» **Exercise input**:
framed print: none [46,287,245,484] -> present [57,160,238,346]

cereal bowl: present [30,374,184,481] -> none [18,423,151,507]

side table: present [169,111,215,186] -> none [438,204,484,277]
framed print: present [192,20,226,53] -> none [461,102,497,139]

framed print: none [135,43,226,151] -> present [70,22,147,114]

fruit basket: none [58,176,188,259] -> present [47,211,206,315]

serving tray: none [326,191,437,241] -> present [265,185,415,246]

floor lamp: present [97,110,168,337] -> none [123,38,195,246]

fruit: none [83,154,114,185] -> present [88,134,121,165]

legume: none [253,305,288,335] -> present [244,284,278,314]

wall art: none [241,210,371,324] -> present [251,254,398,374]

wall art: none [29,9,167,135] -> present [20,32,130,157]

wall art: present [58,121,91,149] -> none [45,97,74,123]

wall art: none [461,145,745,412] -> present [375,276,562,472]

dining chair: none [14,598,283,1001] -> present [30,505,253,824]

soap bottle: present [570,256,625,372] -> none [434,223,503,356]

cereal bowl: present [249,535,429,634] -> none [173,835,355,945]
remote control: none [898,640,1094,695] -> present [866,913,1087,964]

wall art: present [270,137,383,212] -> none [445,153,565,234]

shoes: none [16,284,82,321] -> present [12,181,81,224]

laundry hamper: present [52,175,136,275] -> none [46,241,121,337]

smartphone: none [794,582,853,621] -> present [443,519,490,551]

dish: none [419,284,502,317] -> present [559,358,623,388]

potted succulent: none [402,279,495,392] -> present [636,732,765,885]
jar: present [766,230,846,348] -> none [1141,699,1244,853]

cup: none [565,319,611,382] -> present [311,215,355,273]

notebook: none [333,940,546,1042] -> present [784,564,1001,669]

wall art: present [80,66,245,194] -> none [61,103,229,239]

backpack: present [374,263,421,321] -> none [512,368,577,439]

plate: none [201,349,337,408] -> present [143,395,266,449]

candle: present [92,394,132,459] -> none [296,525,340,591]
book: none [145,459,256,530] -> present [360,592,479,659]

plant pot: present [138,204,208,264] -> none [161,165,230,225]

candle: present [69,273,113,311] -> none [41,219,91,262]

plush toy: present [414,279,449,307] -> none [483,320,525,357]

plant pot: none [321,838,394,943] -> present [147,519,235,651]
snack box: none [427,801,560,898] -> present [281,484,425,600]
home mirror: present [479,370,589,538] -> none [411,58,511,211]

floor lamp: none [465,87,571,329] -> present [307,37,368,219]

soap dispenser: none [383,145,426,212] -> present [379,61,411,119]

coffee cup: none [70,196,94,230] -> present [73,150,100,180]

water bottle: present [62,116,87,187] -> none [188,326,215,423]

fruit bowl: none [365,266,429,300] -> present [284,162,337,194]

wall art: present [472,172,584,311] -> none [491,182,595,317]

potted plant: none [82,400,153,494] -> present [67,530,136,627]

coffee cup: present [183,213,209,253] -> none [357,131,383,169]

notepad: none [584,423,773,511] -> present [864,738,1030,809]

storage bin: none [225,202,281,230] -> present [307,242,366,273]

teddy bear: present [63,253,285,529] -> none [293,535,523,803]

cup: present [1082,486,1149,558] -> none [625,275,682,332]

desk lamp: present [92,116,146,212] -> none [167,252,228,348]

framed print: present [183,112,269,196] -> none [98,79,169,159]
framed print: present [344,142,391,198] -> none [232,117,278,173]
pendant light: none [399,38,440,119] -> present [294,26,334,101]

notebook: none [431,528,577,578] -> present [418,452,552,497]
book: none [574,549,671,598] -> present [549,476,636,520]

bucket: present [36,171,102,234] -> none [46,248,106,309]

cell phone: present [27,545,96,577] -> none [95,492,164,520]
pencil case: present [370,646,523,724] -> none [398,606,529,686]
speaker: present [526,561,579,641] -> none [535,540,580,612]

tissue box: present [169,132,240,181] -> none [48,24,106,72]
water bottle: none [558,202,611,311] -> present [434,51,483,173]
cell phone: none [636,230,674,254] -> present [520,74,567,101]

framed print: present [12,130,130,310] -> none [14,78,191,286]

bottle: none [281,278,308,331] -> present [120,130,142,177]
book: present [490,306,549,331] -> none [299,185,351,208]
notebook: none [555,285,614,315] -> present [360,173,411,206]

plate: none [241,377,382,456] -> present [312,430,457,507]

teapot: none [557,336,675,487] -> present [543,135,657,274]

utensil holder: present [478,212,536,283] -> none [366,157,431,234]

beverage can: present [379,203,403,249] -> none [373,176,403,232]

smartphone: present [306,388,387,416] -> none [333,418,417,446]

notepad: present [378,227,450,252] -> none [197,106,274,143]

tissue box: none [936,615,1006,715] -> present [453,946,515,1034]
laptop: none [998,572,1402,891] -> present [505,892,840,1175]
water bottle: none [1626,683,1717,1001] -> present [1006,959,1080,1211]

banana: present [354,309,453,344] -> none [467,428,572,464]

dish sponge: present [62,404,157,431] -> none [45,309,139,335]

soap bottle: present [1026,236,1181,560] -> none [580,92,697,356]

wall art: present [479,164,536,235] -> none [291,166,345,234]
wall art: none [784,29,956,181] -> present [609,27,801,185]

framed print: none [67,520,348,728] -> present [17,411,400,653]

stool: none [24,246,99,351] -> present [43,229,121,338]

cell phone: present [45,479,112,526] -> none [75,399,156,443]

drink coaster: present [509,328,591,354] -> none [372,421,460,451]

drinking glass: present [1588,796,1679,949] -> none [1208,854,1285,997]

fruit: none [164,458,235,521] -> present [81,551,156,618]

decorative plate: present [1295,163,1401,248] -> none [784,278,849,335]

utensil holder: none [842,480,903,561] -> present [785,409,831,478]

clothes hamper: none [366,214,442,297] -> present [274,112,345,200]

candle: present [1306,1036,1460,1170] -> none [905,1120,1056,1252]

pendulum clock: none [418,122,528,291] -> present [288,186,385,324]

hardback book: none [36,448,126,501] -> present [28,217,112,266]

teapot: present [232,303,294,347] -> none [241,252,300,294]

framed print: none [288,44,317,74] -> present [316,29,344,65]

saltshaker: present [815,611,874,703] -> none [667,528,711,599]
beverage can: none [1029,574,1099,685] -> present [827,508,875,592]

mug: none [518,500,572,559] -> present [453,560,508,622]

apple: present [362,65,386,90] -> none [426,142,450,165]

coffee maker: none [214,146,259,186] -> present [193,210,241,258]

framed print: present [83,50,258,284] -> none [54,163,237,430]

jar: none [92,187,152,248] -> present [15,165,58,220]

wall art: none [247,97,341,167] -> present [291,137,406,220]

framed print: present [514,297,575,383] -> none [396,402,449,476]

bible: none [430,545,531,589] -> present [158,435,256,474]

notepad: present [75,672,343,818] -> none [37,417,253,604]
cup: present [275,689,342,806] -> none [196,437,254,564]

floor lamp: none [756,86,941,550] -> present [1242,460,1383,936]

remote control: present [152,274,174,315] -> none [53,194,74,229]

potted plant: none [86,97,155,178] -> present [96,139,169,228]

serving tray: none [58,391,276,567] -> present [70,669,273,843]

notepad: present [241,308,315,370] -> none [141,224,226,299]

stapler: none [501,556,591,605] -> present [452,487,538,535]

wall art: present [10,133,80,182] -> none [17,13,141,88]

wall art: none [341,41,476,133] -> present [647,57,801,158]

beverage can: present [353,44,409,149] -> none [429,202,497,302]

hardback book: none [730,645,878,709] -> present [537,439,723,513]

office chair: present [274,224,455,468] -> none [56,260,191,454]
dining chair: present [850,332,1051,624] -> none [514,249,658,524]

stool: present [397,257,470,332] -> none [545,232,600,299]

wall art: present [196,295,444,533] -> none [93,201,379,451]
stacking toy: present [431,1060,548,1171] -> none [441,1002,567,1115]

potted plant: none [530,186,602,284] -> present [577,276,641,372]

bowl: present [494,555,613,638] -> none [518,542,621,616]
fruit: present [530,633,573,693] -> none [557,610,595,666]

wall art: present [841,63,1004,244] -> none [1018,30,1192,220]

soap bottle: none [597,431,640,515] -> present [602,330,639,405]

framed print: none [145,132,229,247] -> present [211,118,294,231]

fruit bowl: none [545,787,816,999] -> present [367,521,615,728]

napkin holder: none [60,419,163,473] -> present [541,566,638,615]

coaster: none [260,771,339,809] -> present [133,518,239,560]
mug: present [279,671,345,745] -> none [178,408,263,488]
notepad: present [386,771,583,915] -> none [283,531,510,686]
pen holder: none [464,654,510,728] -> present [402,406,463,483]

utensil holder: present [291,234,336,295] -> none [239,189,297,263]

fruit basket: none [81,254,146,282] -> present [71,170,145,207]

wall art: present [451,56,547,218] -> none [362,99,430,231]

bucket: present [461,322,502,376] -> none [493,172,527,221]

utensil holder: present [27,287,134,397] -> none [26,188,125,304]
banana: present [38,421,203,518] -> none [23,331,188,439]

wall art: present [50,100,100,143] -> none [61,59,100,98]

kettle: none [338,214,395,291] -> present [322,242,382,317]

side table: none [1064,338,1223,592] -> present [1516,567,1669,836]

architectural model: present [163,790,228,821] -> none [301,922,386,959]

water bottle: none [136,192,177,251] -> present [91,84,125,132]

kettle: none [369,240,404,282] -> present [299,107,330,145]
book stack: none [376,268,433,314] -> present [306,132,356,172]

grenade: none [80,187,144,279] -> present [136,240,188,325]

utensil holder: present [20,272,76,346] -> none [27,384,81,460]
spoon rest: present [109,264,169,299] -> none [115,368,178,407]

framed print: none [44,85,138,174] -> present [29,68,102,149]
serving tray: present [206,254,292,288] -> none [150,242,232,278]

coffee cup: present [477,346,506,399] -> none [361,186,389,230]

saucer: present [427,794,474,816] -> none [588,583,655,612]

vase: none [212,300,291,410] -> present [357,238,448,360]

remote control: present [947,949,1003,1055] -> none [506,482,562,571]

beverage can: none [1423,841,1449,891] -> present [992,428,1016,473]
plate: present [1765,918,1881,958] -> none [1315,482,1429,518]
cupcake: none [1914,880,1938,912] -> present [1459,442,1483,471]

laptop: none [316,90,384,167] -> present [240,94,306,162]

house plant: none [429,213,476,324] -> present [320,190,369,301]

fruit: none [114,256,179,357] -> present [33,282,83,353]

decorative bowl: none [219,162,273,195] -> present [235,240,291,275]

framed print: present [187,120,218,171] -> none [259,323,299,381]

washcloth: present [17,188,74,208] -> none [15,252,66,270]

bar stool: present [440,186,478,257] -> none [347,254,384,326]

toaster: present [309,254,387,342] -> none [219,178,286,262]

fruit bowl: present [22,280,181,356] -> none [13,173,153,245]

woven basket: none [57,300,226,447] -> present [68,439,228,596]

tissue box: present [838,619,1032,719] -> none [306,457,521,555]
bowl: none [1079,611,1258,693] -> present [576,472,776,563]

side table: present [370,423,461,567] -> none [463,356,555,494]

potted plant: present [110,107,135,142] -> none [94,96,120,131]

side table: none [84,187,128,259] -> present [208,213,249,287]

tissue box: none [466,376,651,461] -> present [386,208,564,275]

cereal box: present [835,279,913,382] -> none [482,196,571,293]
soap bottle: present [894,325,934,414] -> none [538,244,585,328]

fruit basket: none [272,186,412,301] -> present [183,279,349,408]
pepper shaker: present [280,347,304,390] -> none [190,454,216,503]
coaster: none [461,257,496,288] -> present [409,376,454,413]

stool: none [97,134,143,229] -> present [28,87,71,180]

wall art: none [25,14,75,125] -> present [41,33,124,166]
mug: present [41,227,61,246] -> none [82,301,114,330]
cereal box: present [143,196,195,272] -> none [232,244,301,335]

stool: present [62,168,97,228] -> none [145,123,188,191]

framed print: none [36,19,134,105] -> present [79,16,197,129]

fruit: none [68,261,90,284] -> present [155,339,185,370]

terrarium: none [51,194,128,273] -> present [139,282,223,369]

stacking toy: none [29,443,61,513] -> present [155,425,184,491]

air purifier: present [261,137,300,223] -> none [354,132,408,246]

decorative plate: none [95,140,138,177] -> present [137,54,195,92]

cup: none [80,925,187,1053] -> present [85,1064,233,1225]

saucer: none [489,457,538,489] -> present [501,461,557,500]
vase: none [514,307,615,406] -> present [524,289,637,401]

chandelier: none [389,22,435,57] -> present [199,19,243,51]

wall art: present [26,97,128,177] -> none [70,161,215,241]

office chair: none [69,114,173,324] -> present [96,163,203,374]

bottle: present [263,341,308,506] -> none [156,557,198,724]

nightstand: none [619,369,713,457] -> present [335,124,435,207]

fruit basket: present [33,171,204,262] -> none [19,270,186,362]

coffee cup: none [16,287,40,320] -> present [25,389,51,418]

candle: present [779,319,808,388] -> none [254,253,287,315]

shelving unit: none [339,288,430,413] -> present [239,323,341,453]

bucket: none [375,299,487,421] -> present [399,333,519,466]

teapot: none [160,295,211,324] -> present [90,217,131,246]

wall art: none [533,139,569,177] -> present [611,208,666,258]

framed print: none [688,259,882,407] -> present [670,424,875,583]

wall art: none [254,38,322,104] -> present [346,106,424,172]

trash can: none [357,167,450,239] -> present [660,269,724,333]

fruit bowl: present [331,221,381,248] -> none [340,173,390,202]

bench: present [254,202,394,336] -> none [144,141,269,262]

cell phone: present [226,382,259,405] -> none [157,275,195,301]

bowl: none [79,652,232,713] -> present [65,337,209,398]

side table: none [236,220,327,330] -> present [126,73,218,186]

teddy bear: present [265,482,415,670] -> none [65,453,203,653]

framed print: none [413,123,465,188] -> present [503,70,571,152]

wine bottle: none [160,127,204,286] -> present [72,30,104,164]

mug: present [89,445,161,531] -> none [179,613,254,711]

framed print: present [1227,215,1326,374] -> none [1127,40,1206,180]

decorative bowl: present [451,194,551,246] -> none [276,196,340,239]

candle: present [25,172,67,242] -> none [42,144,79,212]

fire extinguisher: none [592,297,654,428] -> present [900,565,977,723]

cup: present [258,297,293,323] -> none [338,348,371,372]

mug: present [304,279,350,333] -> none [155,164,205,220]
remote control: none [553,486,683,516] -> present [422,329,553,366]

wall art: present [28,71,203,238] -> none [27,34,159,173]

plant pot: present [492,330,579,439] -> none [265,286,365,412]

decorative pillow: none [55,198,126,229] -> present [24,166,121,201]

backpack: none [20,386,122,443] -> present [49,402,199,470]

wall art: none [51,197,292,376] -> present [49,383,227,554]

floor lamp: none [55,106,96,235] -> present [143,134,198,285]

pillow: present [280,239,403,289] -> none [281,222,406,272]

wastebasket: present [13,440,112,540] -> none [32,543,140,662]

» **Brief**:
The range runs from the line above containing "plate: none [201,349,337,408]" to the line containing "tissue box: present [169,132,240,181]", inclusive. Restate those lines word for word and no others.

» **Task answer**:
plate: none [201,349,337,408] -> present [143,395,266,449]

candle: present [92,394,132,459] -> none [296,525,340,591]
book: none [145,459,256,530] -> present [360,592,479,659]

plant pot: present [138,204,208,264] -> none [161,165,230,225]

candle: present [69,273,113,311] -> none [41,219,91,262]

plush toy: present [414,279,449,307] -> none [483,320,525,357]

plant pot: none [321,838,394,943] -> present [147,519,235,651]
snack box: none [427,801,560,898] -> present [281,484,425,600]
home mirror: present [479,370,589,538] -> none [411,58,511,211]

floor lamp: none [465,87,571,329] -> present [307,37,368,219]

soap dispenser: none [383,145,426,212] -> present [379,61,411,119]

coffee cup: none [70,196,94,230] -> present [73,150,100,180]

water bottle: present [62,116,87,187] -> none [188,326,215,423]

fruit bowl: none [365,266,429,300] -> present [284,162,337,194]

wall art: present [472,172,584,311] -> none [491,182,595,317]

potted plant: none [82,400,153,494] -> present [67,530,136,627]

coffee cup: present [183,213,209,253] -> none [357,131,383,169]

notepad: none [584,423,773,511] -> present [864,738,1030,809]

storage bin: none [225,202,281,230] -> present [307,242,366,273]

teddy bear: present [63,253,285,529] -> none [293,535,523,803]

cup: present [1082,486,1149,558] -> none [625,275,682,332]

desk lamp: present [92,116,146,212] -> none [167,252,228,348]

framed print: present [183,112,269,196] -> none [98,79,169,159]
framed print: present [344,142,391,198] -> none [232,117,278,173]
pendant light: none [399,38,440,119] -> present [294,26,334,101]

notebook: none [431,528,577,578] -> present [418,452,552,497]
book: none [574,549,671,598] -> present [549,476,636,520]

bucket: present [36,171,102,234] -> none [46,248,106,309]

cell phone: present [27,545,96,577] -> none [95,492,164,520]
pencil case: present [370,646,523,724] -> none [398,606,529,686]
speaker: present [526,561,579,641] -> none [535,540,580,612]

tissue box: present [169,132,240,181] -> none [48,24,106,72]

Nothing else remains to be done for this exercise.